Je termine donc sur ces paroles de Guy Debord: «Le spectacle est le mauvais rêve de la société moderne enchaînée, qui n'exprime finalement que son désir de dormir» (La société du spectacle, le film, 1973).

 

Réveillons-nous ensemble de ce cauchemar…

Signataire : Normand Marcy

Co-signataires : David Pressault, Ivana Milicevic, Aline Apostolska, Nicolas Cantin, Frédérick Gravel, Mathieu Campeau, Priscilla Guy, K.G. Guttman, Corinne Crane-Desmarais, Caroline Gravel et Dany Desjardins, Jean-Sébastien Lourdais…

 

* Le plan de développement dont nous parlons, ici, ne concerne en rien le Plan directeur en cours d'élaboration, dirigé par le RQD, suite aux Seconds états généraux de la danse. Nous sommes conscients du travail remarquable déjà effectué par le RQD, quant aux intérêts du milieu de la danse. Ce plan de développement, dont nous parlons, est un plan de société qui vise, à une échelle globale, l'ensemble des citoyens.
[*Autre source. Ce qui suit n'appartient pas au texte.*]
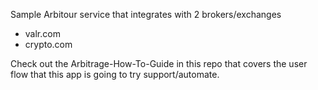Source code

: Sample Arbitour service that integrates with 2 brokers/exchanges
* valr.com
* crypto.com

Check out the Arbitrage-How-To-Guide in this repo that covers the user flow that this app is going to try support/automate.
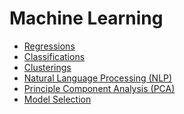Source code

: # Machine Learning
<ul>
  <li><a href='https://github.com/osmanaliyardim/machine-learning/tree/master/Regressions'>Regressions</a></li>
  <li><a href='https://github.com/osmanaliyardim/machine-learning/tree/master/Classifications'>Classifications</a></li> 
  <li><a href='https://github.com/osmanaliyardim/machine-learning/tree/master/Clusterings'>Clusterings</a></li>
  <li><a href='https://github.com/osmanaliyardim/machine-learning/tree/master/NLP'>Natural Language Processing (NLP)</a></li>
  <li><a href='https://github.com/osmanaliyardim/machine-learning/tree/master/PCA'>Principle Component Analysis (PCA)</a></li>
  <li><a href='https://github.com/osmanaliyardim/machine-learning/tree/master/Model-Selection'>Model Selection</a></li>
</ul>  
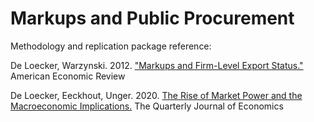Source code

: # Markups and Public Procurement

Methodology and replication package reference: 

De Loecker, Warzynski. 2012. ["Markups and Firm-Level Export Status."](https://www.aeaweb.org/articles?id=10.1257/aer.102.6.2437) American Economic Review

De Loecker, Eeckhout, Unger. 2020. [The Rise of Market Power and the Macroeconomic Implications.](https://academic.oup.com/qje/article/135/2/561/5714769?login=true) The Quarterly Journal of Economics
    




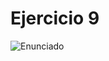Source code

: # Ejercicio 9

![Enunciado](https://github.com/Lukas-De-Angelis-Riva/Estructura-Assembly/blob/master/Ejercicio9/Enunciado.JPG)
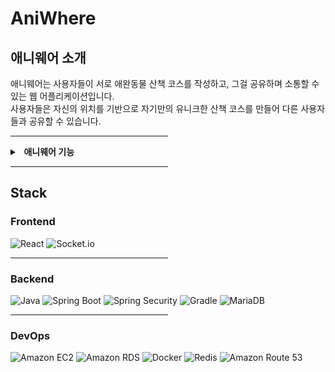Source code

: # AniWhere

## 애니웨어 소개

애니웨어는 사용자들이 서로 애완동물 산책 코스를 작성하고, 그걸 공유하며 소통할 수 있는 웹 어플리케이션입니다.<br>
사용자들은 자신의 위치를 기반으로 자기만의 유니크한 산책 코스를 만들어 다른 사용자들과 공유할 수 있습니다.

<hr style="width: 50%;">

<details>
<summary><strong> &nbsp; 애니웨어 기능</strong></summary>

<table style="background-color: #2e2e2e; color: #d3d3d3; width: 100%;">
  <tr>
    <th>기능</th>
    <th>설명</th>
  </tr>
  <tr>
    <td><strong>산책 코스 작성</strong></td>
    <td>사용자들이 자신만의 산책 코스를 작성할 수 있습니다.</td>
  </tr>
  <tr>
    <td><strong>산책 코스 공유</strong></td>
    <td>작성한 산책 코스를 다른 사용자들과 공유할 수 있습니다.</td>
  </tr>
  <tr>
    <td><strong>산책 코스 검색</strong></td>
    <td>다양한 산책 코스를 검색할 수 있습니다.</td>
  </tr>
  <tr>
    <td><strong>산책 코스 좋아요</strong></td>
    <td>마음에 드는 산책 코스에 좋아요를 누를 수 있습니다.</td>
  </tr>
  <tr>
    <td><strong>산책 코스 댓글</strong></td>
    <td>산책 코스에 댓글을 남길 수 있습니다.</td>
  </tr>
  <tr>
    <td><strong>산책 코스 평점</strong></td>
    <td>산책 코스에 평점을 매길 수 있습니다.</td>
  </tr>
  <tr>
    <td><strong>산책 코스 북마크</strong></td>
    <td>나중에 다시 보고 싶은 산책 코스를 북마크할 수 있습니다.</td>
  </tr>
  <tr>
    <td><strong>유저 프로필</strong></td>
    <td>사용자 프로필을 관리할 수 있습니다.</td>
  </tr>
  <tr>
    <td><strong>유저 팔로우</strong></td>
    <td>다른 사용자를 팔로우할 수 있습니다.</td>
  </tr>
  <tr>
    <td><strong>유저 팔로워</strong></td>
    <td>나를 팔로우하는 사용자들을 볼 수 있습니다.</td>
  </tr>
  <tr>
    <td><strong>유저 다중 채팅</strong></td>
    <td>여러 사용자들과 실시간 채팅을 할 수 있습니다.</td>
  </tr>
  <tr>
    <td><strong>알림</strong></td>
    <td>다양한 활동에 대한 알림을 받을 수 있습니다.</td>
  </tr>
</table>

</details>

<hr style="width: 50%;">

## Stack

### Frontend

![React](https://img.shields.io/badge/React-61DAFB?style=for-the-badge&logo=react&logoColor=white)
![Socket.io](https://img.shields.io/badge/Socket.io-010101?style=for-the-badge&logo=Socket.io&logoColor=white)

<hr style="width: 50%;">

### Backend

![Java](https://img.shields.io/badge/Java-ED8B00?style=for-the-badge&logo=openjdk&logoColor=white)
![Spring Boot](https://img.shields.io/badge/springboot-6DB33F?style=for-the-badge&logo=springboot&logoColor=white)
![Spring Security](https://img.shields.io/badge/Spring_Security-6DB33F?style=for-the-badge&logo=spring&logoColor=white)
![Gradle](https://img.shields.io/badge/gradle-02303A?style=for-the-badge&logo=gradle&logoColor=white)
![MariaDB](https://img.shields.io/badge/mariaDB-003545?style=for-the-badge&logo=mariaDB&logoColor=white)

<hr style="width: 50%;">

### DevOps

![Amazon EC2](https://img.shields.io/badge/Amazon_EC2-FF9900?style=for-the-badge&logo=amazon-ec2&logoColor=white)
![Amazon RDS](https://img.shields.io/badge/Amazon_RDS-527FFF?style=for-the-badge&logo=amazon-rds&logoColor=white)
![Docker](https://img.shields.io/badge/Docker-2496ED?style=for-the-badge&logo=docker&logoColor=white)
![Redis](https://img.shields.io/badge/Redis-DC382D?style=for-the-badge&logo=redis&logoColor=white)
![Amazon Route 53](https://img.shields.io/badge/Amazon_Route_53-232F3E?style=for-the-badge&logo=amazon-aws&logoColor=white)

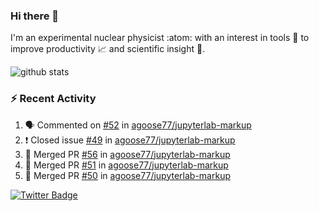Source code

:### Hi there 👋 

I'm an experimental nuclear physicist :atom: with an interest in tools :wrench: to improve productivity :chart_with_upwards_trend: and scientific insight :telescope:.

![github stats](https://github-readme-stats.vercel.app/api?username=agoose77&show_icons=true&hide_rank=true&hide_title=true&bg_color=30,e76445,904e95&text_color=efe3ec&icon_color=efe3ec)
<!--
**agoose77/agoose77** is a ✨ _special_ ✨ repository because its `README.md` (this file) appears on your GitHub profile.

Here are some ideas to get you started:

- 🔭 I’m currently working on ...
- 🌱 I’m currently learning ...
- 👯 I’m looking to collaborate on ...
- 🤔 I’m looking for help with ...
- 💬 Ask me about ...
- 📫 How to reach me: ...
- 😄 Pronouns: ...
- ⚡ Fun fact: ...
-->

### :zap: Recent Activity
<!--START_SECTION:activity-->
1. 🗣 Commented on [#52](https://github.com/agoose77/jupyterlab-markup/issues/52) in [agoose77/jupyterlab-markup](https://github.com/agoose77/jupyterlab-markup)
2. ❗️ Closed issue [#49](https://github.com/agoose77/jupyterlab-markup/issues/49) in [agoose77/jupyterlab-markup](https://github.com/agoose77/jupyterlab-markup)
3. 🎉 Merged PR [#56](https://github.com/agoose77/jupyterlab-markup/pull/56) in [agoose77/jupyterlab-markup](https://github.com/agoose77/jupyterlab-markup)
4. 🎉 Merged PR [#51](https://github.com/agoose77/jupyterlab-markup/pull/51) in [agoose77/jupyterlab-markup](https://github.com/agoose77/jupyterlab-markup)
5. 🎉 Merged PR [#50](https://github.com/agoose77/jupyterlab-markup/pull/50) in [agoose77/jupyterlab-markup](https://github.com/agoose77/jupyterlab-markup)
<!--END_SECTION:activity-->


[![Twitter Badge](https://img.shields.io/twitter/follow/agoose77?style=flat-square&logo=Twitter&logoColor=white&color=cornflowerblue)](https://twitter.com/agoose77)
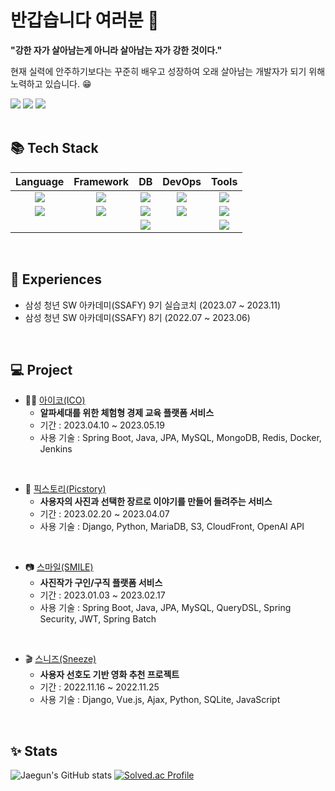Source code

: # 반갑습니다 여러분 👋
 
**"강한 자가 살아남는게 아니라 살아남는 자가 강한 것이다."**

현재 실력에 안주하기보다는 꾸준히 배우고 성장하여 오래 살아남는 개발자가 되기 위해 노력하고 있습니다. 😁

<div>
  <span><a href="https://velog.io/@rungoat"><img src="https://img.shields.io/badge/velog-20C997?style=flat-square&logo=velog&logoColor=white"></a>
</span> <span><a href="https://shocking-feeling-98b.notion.site/d551f26d282b4cacb872fa90211058ce?pvs=4"><img src="https://img.shields.io/badge/Portfolio-000000?style=flat-square&logo=notion&logoColor=white"></a></span> <span><img src="https://img.shields.io/badge/sjk1052005@gmail.com-EA4335?style=flat-square&logo=gmail&logoColor=white"></span>
</div>

<br>

## 📚 Tech Stack
| Language | Framework | DB | DevOps | Tools |
| :-----: | :-----: | :-----: | :-----: | :-----: |
| <img src="https://img.shields.io/badge/JAVA-007396?style=for-the-badge&logo=JAVA&logoColor=white"> | <img src="https://img.shields.io/badge/springboot-6DB33F?style=for-the-badge&logo=springboot&logoColor=white"> | <img src="https://img.shields.io/badge/MySQl-4479A1?style=for-the-badge&logo=MySQL&logoColor=white"> | <img src="https://img.shields.io/badge/Docker-2496ED?style=for-the-badge&logo=Docker&logoColor=white"> | <img src="https://img.shields.io/badge/SourceTree-0052CC?style=for-the-badge&logo=SourceTree&logoColor=white"> |
| <img src="https://img.shields.io/badge/Python-3776AB?style=for-the-badge&logo=Python&logoColor=white"> | <img src="https://img.shields.io/badge/Django-092E20?style=for-the-badge&logo=Django&logoColor=white"> | <img src="https://img.shields.io/badge/MongoDB-47A248?style=for-the-badge&logo=MongoDB&logoColor=white"> | <img src="https://img.shields.io/badge/Jenkins-D24939?style=for-the-badge&logo=Jenkins&logoColor=white"> | <img src="https://img.shields.io/badge/Jira-0052CC?style=for-the-badge&logo=Jira&logoColor=white"> |
|  |  | <img src="https://img.shields.io/badge/Redis-DC382D?style=for-the-badge&logo=Redis&logoColor=white"> |  | <img src="https://img.shields.io/badge/Notion-000000?style=for-the-badge&logo=Notion&logoColor=white"> |

<br>

## 📑 Experiences
- 삼성 청년 SW 아카데미(SSAFY) 9기 실습코치 (2023.07 ~ 2023.11)
- 삼성 청년 SW 아카데미(SSAFY) 8기 (2022.07 ~ 2023.06)

<br>

## 💻 Project
- 👨‍🏫 <a href="https://github.com/ico-d103/ico">아이코(ICO)</a>
  - **알파세대를 위한 체험형 경제 교육 플랫폼 서비스**
  - 기간 : 2023.04.10 ~ 2023.05.19
  - 사용 기술 : Spring Boot, Java, JPA, MySQL, MongoDB, Redis, Docker, Jenkins
 <br>
 
- 📝 <a href="https://github.com/RUNGOAT/Picstory">픽스토리(Picstory)</a>
  - **사용자의 사진과 선택한 장르로 이야기를 만들어 들려주는 서비스**
  - 기간 : 2023.02.20 ~ 2023.04.07
  - 사용 기술 : Django, Python, MariaDB, S3, CloudFront, OpenAI API
 <br>
 
- 📷 <a href="https://github.com/SMILE-SSAFY/SMILE-Server">스마일(SMILE)</a>
  - **사진작가 구인/구직 플랫폼 서비스**
  - 기간 : 2023.01.03 ~ 2023.02.17
  - 사용 기술 : Spring Boot, Java, JPA, MySQL, QueryDSL, Spring Security, JWT, Spring Batch
 <br>
 
- 🎬 <a href="https://github.com/RUNGOAT/Final-moviePJT-Sneeze">스니즈(Sneeze)</a>
  - **사용자 선호도 기반 영화 추천 프로젝트**
  - 기간 : 2022.11.16 ~ 2022.11.25
  - 사용 기술 : Django, Vue.js, Ajax, Python, SQLite, JavaScript

<br>

## ✨ Stats
<p align="center"> 
  
  ![Jaegun's GitHub stats](https://github-readme-stats.vercel.app/api?username=RUNGOAT&show_icons=true&theme=swift)
  [![Solved.ac Profile](http://mazassumnida.wtf/api/v2/generate_badge?boj=sjk1062005)](https://solved.ac/sjk1062005/)

</p>

<br>

<!--
**RUNGOAT/RUNGOAT** is a ✨ _special_ ✨ repository because its `README.md` (this file) appears on your GitHub profile.

Here are some ideas to get you started:

- 🔭 I’m currently working on ...
- 🌱 I’m currently learning ...
- 👯 I’m looking to collaborate on ...
- 🤔 I’m looking for help with ...
- 💬 Ask me about ...
- 📫 How to reach me: ...
- 😄 Pronouns: ...
- ⚡ Fun fact: ...
-->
Nota bene : l'élaboration de ce manifeste est une initiative personnelle qui implique un groupe d'artistes en danse et non le milieu de la danse en général, la nuance est importante. Nous laissons le soin au RQD de parler au nom de l'ensemble du milieu de la danse. Un mandat qu'il accomplit déjà avec brio depuis bientôt 25 ans.